President Akufo-Addo interacting with Davis Nard Korboe (2nd right), Chiarman, National Farmers and Fishermen Award Winners with some executives with them
PRESIDENT NANA Addo Dankwa Akufo-Addo has called on farmers to maximise their potential to reap the full benefits of the industry.
He said farmers in neighbouring Ivory Coast were making more money from agriculture than their Ghanaian counterparts hence the need for stakeholders in the agriculture sector to do more to take advantage of government initiatives.
“You constitute one of the most important parts of the Ghanaian economy; next door, our neighbour, friend and competitor gains on the average US$16 billion dollars from its agriculture, eight times more than ours,” he told members of the National Farmers and Fishermen Award Winners Association (NFFAWAG) when they called him at the Jubilee House, yesterday.
The President said “you are the only people who can fill the gap and bring us from that two billion to the 16 billion.”
He considered the meeting with the farmers an important one. “Your concerns are very much my concerns and that is why it is important for me to have this opportunity to talk to you on a regular basis,” he said.
The President therefore noted that “the yearly visit is really not enough.
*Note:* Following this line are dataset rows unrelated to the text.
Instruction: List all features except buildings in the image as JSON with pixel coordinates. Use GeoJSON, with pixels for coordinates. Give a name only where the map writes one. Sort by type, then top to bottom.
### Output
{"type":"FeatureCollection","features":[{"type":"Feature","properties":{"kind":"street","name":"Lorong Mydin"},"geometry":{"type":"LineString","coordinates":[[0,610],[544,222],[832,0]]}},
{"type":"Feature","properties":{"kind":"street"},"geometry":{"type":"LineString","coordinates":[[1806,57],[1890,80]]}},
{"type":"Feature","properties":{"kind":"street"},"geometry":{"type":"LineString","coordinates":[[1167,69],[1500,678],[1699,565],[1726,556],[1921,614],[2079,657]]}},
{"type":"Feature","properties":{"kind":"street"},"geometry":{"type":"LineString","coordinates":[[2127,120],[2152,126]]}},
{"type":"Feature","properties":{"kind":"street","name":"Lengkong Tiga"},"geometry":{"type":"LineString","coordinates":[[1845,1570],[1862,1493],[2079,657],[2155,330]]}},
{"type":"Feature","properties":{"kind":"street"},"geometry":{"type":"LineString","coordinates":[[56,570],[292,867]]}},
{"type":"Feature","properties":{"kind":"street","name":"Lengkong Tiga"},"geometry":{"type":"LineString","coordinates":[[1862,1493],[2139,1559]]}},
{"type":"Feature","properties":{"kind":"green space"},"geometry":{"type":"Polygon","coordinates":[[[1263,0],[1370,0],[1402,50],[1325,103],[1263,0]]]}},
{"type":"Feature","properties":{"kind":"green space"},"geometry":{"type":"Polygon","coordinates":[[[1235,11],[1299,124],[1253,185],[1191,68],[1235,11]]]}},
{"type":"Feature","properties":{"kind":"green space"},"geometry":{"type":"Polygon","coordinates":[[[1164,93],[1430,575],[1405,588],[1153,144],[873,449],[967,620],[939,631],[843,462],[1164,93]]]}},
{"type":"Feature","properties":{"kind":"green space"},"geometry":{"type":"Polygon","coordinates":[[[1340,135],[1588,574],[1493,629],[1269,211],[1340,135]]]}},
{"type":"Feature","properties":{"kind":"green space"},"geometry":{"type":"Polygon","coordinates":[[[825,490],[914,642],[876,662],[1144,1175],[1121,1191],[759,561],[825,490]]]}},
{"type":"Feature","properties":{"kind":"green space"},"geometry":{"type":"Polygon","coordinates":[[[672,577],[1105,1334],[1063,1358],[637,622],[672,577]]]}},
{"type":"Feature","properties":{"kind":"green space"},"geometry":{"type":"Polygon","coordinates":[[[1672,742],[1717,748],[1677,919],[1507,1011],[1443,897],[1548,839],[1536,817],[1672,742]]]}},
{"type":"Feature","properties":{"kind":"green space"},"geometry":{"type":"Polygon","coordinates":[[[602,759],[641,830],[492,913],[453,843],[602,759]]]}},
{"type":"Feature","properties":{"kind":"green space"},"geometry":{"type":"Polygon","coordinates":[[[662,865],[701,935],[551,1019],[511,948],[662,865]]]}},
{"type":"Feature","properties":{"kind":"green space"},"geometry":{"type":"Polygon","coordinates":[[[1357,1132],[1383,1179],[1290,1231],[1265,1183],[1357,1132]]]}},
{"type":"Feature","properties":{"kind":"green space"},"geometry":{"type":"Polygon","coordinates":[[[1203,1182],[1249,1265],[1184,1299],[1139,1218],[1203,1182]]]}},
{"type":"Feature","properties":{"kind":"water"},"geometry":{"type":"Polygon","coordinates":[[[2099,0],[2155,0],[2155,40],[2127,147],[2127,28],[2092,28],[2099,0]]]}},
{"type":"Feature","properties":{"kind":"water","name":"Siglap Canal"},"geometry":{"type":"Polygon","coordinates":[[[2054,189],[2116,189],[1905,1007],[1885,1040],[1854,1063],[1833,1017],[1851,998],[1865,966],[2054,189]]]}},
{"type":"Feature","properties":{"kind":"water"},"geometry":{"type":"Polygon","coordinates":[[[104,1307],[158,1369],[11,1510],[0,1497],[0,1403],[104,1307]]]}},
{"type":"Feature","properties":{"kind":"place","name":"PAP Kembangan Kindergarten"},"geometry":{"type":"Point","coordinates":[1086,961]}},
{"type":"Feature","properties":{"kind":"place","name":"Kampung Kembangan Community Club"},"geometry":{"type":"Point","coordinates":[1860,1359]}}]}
We should be talking at least twice a year so that in real time, we can address some of the problems,” adding, “God willing if the four more for Nana works, we will have a new timetable and a schedule for our meetings.”
On his part, National Chairman of the NFFAWAG, Davies Korboe, showed appreciation to the President for keeping faith with farmers and engaging them to move agriculture to a higher level.
He listed some challenges that members of NFFAWAG were facing, including how to improve the mechanization of agriculture, the shortfall in financing the agric sector, marketing, pricing and price stability of their produce, quality standards as well as pest control challenges. Other challenges he enumerated included access to loans by rice value chain actors, lack of storage facilities in rice growing communities and poultry farming challenges, among others.
Korboe urged the President and his administration to give such concerns immediate attention.
To that, President Akufo-Addo noted, “the Agribusiness community has a great potential for the rapid development of our country and anybody who is serious about governance in Ghana has to pay a great deal of attention to your concerns so that we can all grow together.”